Dat betekent dat hier ter beoordeling voorligt de periode van 1 januari 2003 tot en met
16 juli 2015.
4.2.
Niet in geschil is dat appellante in de te beoordelen periode in het plaatselijke kadaster stond ingeschreven als eigenaar van het perceel en dat dit perceel tot het vermogen van appellanten behoort. Evenmin is in geschil dat appellanten dit niet hebben gemeld.
4.3.
Appellanten hebben aangevoerd dat de Svb bij zijn besluitvorming ten onrechte is uitgegaan van de door de lokale makelaar getaxeerde waarde van € 75.000,-. Onder verwijzing naar de in beroep overgelegde gegevens van de Afdeling Onroerend Goed van de gemeente [district/gemeente] (gemeente [district/gemeente]) stellen zij dat de waarde van het perceel tijdens het in 1.3 vermelde onderzoek te hoog is vastgesteld. Uit de gegevens van de gemeente [district/gemeente] blijkt dat in 2015 werd uitgegaan van een waarde van het perceel van TL 13.000,54, omgerekend € 4.032,43. Dit is ruim onder de vermogensgrens.
4.4.
Dit betoog slaagt niet. Dat is alleen al het geval omdat het overgelegde stuk van de gemeente [district/gemeente] is opgesteld in de Turkse taal. Gelet daarop is de inhoud ervan zonder vertaling - die appellanten niet hebben overgelegd - niet inzichtelijk. Overigens kunnen gegevens van de afdeling onroerend goed van een gemeente niet zonder meer als uitgangspunt worden genomen voor de beantwoording van de vraag wat de waarde van een onroerende zaak in het economisch verkeer bij vrije oplevering is. De aan de gemeente in het kader van belastingheffing opgegeven waarden vertegenwoordigen in Turkije bijna nergens de daadwerkelijke marktwaarde en worden bewust lager gehouden om zo de te betalen belasting over het onroerend goed te beperken (zie bijvoorbeeld de uitspraak van 29 maart 2016, ECLI:NL:CRVB:2016:1161). Appellanten hebben voorts in het geheel geen andere verifieerbare en objectieve gegevens overgelegd waaruit een lagere waarde dan de getaxeerde waarde blijkt, dan wel waaruit blijkt dat de taxatie niet deugdelijk is geweest.
4.5.
Uit 4.4 volgt dat het hoger beroep niet slaagt. De aangevallen uitspraak zal daarom worden bevestigd.
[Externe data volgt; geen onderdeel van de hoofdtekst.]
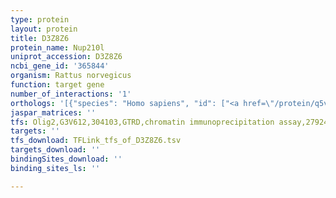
 ```yaml
---
type: protein
layout: protein
title: D3Z8Z6
protein_name: Nup210l
uniprot_accession: D3Z8Z6
ncbi_gene_id: '365844'
organism: Rattus norvegicus
function: target gene
number_of_interactions: '1'
orthologs: '[{"species": "Homo sapiens", "id": ["<a href=\"/protein/q5vu65\">Q5VU65</a>"]}, {"species": "Mus musculus", "id": ["<a href=\"/protein/q9d2f7\">Q9D2F7</a>"]}, {"species": "Caenorhabditis elegans", "id": ["<a href=\"/protein/p91495\">P91495</a>"]}, {"species": "Drosophila melanogaster", "id": ["<a href=\"/protein/a1z6h7\">A1Z6H7</a>"]}]'
jaspar_matrices: ''
tfs: Olig2,G3V612,304103,GTRD,chromatin immunoprecipitation assay,27924024%5Buid%5D,No
targets: ''
tfs_download: TFLink_tfs_of_D3Z8Z6.tsv
targets_download: ''
bindingSites_download: ''
binding_sites_ls: ''

---
```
5. Voor een veroordeling in de proceskosten bestaat geen aanleiding.

BESLISSING

De Centrale Raad van Beroep bevestigt de aangevallen uitspraak.
Deze uitspraak is gedaan door P.W. van Straalen als voorzitter en Y.J. Klik en E.C.G. Okhuizen als leden als leden, in tegenwoordigheid van S.A. de Graaff als griffier. De beslissing is uitgesproken in het openbaar op 17 juli 2018.